Pick up the passage on the graded interlayer settings window and carry it on from its last sentence.

▶ [PASSAGE]:
■ ■ ■
The window configures the interfaces for the surface mode set in the Design Editor — the front stack, the back stack, or both for total.

λ range / step — the wavelength grid, in nanometres.

AOI / pol — angle of incidence and polarization (s, p, or averaged).

T+R+A / T / R / A — which channel(s) to plot.

Each interface in the stack is listed by the two media it joins. Tick an interface to add a graded interlayer there, then set:

Thickness — the depth of the transition region, in nanometres. The interlayer is added at the interface; the host layers keep their own thicknesses.

Profile — the shape of the index grade across the transition: linear, parabolic, invParabolic, exponential, or sigmoid.

Slices — how many thin sub-layers the transition is divided into for the calculation. Around 10–20 is usually enough; more slices give a smoother grade.

Clear all removes every interlayer.
■ ■ ■
▶ [DATA EXCERPTS]:
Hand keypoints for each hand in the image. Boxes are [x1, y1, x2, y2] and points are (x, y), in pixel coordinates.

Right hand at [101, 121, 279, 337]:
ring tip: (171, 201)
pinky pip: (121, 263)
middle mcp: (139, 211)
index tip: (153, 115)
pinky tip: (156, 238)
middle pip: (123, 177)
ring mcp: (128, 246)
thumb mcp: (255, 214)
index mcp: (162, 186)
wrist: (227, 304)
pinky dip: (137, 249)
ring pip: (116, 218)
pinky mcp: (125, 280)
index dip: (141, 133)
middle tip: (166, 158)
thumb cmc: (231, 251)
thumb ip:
■ ■ ■
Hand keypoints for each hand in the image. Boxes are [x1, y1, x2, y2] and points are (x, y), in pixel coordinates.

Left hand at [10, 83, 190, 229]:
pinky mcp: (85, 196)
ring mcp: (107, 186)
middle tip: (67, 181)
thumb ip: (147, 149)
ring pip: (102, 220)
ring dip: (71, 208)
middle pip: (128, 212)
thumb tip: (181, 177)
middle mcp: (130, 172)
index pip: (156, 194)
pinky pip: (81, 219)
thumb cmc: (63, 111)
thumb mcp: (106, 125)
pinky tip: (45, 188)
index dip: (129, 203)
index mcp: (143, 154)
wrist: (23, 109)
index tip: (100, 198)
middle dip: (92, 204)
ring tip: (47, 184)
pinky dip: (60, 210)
■ ■ ■
▶ [EXERCISE ANSWER]:
The chart is in percent. Each channel is drawn twice: the original step-interface design as a faint dotted line, and the graded version as a solid line on top. Comparing the two shows what the real, non-abrupt interfaces cost you — typically softened stopband edges and shifted passband ripple. If your design has a Specification, a live verdict in the toolbar tells you whether the graded design still passes. The toolbar also reports how many interlayers are active and their combined thickness.

  • H. A. Macleod, Thin-Film Optical Filters, 5th ed., §16 (inhomogeneous layers).